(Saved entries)
────────────────
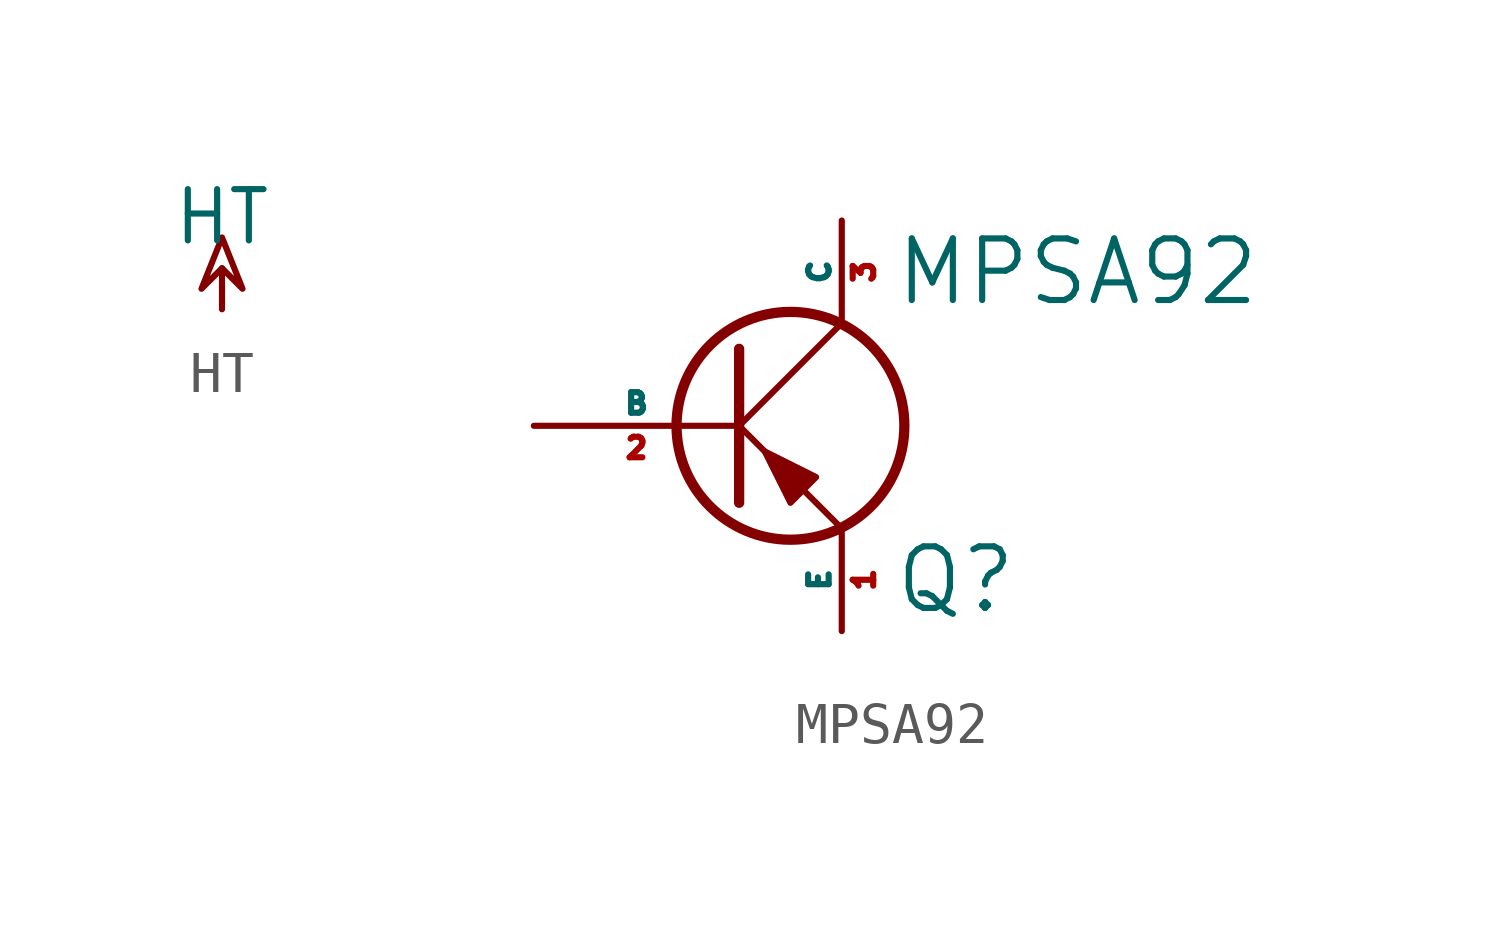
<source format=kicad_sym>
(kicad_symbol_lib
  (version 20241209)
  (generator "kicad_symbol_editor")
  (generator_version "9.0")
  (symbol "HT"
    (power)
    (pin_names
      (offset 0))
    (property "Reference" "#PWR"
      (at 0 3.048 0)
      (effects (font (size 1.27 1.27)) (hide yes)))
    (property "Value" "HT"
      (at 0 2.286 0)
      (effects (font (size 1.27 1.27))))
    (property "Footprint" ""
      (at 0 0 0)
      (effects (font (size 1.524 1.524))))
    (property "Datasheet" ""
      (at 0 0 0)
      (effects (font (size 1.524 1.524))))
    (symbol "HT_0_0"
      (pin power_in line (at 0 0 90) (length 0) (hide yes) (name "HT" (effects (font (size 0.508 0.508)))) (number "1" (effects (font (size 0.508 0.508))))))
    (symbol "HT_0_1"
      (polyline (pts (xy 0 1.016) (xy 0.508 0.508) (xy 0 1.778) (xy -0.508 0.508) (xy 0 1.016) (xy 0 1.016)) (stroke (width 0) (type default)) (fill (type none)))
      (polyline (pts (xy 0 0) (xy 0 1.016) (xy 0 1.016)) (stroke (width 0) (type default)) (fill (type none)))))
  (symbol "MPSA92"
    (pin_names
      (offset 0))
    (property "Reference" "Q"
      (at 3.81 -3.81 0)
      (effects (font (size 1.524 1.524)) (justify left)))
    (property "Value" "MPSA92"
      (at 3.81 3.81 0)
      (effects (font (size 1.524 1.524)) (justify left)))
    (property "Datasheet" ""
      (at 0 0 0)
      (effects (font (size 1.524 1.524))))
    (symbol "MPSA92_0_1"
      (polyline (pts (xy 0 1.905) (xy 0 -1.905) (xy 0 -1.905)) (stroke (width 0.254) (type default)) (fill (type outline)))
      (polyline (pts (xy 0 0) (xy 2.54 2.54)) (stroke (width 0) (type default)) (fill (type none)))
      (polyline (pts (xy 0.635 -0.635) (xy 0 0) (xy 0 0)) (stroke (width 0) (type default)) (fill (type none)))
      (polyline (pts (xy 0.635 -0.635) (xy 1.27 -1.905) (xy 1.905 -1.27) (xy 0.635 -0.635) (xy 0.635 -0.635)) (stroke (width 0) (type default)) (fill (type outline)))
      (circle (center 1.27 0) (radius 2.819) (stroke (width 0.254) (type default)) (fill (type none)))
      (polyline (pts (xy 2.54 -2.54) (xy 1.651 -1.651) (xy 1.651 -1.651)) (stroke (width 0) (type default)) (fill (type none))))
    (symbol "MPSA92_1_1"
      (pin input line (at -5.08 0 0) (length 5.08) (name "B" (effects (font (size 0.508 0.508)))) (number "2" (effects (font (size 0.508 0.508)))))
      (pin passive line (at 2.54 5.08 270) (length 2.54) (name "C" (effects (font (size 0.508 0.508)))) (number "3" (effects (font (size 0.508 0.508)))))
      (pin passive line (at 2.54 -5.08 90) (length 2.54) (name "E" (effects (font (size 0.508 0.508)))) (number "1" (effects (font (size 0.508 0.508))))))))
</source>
────────────────
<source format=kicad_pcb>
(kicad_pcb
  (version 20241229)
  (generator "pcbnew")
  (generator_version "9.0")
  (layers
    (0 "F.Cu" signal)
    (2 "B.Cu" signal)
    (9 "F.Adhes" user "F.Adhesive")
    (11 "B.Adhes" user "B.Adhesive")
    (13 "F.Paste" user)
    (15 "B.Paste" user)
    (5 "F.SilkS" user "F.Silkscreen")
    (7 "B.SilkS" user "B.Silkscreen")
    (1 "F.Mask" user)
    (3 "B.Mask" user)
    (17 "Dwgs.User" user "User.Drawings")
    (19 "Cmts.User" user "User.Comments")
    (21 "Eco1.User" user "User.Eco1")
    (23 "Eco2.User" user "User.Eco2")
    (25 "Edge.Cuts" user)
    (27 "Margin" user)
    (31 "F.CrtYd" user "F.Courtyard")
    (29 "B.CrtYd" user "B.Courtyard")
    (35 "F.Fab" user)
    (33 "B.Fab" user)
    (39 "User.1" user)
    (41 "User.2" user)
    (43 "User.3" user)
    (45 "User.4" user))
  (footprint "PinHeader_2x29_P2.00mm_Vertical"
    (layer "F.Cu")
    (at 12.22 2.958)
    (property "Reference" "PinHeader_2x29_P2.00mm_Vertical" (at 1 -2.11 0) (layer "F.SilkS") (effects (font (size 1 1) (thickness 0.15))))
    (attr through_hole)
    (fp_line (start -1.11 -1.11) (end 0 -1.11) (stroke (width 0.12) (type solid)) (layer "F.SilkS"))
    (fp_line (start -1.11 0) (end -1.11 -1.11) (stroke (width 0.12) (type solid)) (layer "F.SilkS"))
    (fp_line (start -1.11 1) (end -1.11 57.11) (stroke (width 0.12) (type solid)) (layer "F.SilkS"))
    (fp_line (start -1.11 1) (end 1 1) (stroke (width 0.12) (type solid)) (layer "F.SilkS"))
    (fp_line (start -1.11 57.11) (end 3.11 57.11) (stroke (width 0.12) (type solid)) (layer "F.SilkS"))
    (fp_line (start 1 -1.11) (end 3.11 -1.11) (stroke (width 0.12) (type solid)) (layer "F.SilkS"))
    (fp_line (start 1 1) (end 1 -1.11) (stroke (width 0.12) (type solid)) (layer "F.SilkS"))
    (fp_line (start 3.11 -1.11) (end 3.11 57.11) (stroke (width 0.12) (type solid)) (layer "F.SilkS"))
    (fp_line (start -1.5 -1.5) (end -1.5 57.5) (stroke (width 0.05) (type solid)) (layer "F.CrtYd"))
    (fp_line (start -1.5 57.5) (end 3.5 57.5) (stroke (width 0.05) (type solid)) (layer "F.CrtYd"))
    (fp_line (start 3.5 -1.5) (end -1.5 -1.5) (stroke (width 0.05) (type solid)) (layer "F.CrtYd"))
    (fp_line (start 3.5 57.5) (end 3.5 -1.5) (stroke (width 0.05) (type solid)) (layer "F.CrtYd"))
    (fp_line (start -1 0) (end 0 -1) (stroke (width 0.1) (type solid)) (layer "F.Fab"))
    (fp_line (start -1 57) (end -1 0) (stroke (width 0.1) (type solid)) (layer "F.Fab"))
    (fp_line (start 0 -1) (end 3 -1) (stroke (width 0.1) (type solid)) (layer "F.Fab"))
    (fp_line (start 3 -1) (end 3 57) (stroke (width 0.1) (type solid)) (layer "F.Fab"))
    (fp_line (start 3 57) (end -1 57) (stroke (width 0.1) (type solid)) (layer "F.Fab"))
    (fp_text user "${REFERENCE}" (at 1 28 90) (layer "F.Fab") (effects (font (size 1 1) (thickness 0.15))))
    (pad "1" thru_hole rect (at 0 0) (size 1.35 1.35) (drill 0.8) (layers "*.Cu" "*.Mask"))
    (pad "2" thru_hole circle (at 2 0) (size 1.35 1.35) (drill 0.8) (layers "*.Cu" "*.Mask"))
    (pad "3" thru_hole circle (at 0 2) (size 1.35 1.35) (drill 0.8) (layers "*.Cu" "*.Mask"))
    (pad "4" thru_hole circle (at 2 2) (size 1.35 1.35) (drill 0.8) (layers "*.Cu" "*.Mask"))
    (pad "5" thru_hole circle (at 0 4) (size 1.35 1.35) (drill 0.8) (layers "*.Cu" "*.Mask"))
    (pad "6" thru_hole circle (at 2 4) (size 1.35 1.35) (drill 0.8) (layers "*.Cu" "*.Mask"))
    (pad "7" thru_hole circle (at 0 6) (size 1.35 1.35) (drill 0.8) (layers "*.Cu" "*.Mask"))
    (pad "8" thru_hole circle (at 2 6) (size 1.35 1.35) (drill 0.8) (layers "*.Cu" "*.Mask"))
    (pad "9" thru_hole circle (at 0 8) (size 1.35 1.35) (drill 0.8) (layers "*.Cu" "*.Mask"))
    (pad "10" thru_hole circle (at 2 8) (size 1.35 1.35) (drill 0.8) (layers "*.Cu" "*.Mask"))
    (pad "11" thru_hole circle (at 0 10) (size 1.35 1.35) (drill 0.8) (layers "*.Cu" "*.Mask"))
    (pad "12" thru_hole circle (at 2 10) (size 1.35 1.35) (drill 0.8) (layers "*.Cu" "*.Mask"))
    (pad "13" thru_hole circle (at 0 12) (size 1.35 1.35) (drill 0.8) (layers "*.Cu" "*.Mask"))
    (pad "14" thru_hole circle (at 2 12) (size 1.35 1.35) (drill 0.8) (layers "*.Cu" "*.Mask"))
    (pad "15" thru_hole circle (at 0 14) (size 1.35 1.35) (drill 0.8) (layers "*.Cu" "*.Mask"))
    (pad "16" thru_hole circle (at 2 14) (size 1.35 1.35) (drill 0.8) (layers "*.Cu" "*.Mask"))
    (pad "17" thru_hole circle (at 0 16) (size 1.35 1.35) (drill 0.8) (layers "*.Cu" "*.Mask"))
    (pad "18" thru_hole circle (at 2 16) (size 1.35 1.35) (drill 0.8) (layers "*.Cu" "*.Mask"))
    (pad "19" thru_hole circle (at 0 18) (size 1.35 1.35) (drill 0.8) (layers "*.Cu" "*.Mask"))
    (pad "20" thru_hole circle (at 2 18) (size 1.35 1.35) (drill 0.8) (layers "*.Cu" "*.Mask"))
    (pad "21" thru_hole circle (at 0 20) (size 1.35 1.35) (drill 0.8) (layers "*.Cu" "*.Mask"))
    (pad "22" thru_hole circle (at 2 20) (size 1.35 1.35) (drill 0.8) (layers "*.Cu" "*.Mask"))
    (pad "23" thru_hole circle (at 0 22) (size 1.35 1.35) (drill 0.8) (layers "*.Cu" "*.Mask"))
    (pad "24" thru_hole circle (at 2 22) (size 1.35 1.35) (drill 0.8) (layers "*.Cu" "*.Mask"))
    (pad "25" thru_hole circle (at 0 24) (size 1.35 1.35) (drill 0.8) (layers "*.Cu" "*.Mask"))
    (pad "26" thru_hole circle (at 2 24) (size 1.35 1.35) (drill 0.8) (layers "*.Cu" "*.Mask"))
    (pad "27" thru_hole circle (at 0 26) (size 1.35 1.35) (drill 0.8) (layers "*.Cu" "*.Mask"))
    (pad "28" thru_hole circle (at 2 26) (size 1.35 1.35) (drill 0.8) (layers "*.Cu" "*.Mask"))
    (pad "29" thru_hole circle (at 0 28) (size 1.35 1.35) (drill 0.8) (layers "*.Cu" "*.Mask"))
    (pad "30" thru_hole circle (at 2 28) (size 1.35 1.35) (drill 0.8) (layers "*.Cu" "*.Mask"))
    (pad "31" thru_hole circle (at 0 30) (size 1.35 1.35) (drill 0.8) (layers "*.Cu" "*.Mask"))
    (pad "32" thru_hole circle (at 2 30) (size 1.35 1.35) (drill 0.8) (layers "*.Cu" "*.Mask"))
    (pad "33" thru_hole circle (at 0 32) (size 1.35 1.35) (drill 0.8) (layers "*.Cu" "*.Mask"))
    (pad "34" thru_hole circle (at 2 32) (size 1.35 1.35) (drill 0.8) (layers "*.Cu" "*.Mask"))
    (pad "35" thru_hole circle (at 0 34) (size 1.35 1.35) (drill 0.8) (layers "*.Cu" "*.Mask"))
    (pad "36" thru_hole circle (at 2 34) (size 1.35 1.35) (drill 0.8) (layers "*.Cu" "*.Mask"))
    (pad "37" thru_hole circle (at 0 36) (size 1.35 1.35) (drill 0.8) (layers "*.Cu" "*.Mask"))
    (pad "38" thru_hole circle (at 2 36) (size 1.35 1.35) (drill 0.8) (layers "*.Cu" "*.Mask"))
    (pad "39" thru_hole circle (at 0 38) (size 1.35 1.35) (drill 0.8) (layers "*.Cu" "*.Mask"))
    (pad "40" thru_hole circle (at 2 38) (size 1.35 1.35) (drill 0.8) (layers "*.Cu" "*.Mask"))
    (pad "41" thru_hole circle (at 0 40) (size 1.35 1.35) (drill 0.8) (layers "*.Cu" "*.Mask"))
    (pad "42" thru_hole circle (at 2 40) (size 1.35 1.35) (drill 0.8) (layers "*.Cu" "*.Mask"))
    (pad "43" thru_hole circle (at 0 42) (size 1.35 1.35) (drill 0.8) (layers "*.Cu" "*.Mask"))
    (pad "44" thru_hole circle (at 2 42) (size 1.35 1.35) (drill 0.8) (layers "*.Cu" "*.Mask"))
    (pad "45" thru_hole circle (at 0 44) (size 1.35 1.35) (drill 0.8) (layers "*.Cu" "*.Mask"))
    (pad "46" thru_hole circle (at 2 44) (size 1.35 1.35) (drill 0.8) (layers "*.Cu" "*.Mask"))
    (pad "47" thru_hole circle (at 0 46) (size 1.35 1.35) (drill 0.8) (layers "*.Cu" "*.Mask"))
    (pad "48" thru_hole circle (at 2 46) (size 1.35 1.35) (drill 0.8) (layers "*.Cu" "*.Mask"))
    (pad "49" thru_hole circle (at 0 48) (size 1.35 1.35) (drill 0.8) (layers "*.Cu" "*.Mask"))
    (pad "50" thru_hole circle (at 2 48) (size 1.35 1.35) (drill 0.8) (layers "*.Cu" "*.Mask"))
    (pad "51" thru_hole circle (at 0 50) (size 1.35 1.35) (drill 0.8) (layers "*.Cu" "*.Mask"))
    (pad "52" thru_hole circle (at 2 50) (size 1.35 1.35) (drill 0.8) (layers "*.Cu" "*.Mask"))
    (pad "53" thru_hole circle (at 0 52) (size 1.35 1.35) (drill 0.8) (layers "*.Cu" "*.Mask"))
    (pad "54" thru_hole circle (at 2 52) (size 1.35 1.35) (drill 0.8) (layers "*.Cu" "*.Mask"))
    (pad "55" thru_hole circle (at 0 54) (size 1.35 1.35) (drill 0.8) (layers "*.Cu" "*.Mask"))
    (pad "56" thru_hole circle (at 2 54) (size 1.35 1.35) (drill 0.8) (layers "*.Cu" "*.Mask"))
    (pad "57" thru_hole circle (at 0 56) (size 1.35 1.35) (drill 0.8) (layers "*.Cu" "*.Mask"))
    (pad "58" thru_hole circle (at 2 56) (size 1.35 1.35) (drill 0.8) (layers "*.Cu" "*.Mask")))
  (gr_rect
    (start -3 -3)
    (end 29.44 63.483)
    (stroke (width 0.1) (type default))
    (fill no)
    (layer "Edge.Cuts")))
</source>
────────────────
WORK ORDER ▸ Of the records above, copy each line that includes "outline".

ANSWER SPACE ▸
      (polyline (pts (xy 0 1.905) (xy 0 -1.905) (xy 0 -1.905)) (stroke (width 0.254) (type default)) (fill (type outline)))
      (polyline (pts (xy 0.635 -0.635) (xy 1.27 -1.905) (xy 1.905 -1.27) (xy 0.635 -0.635) (xy 0.635 -0.635)) (stroke (width 0) (type default)) (fill (type outline)))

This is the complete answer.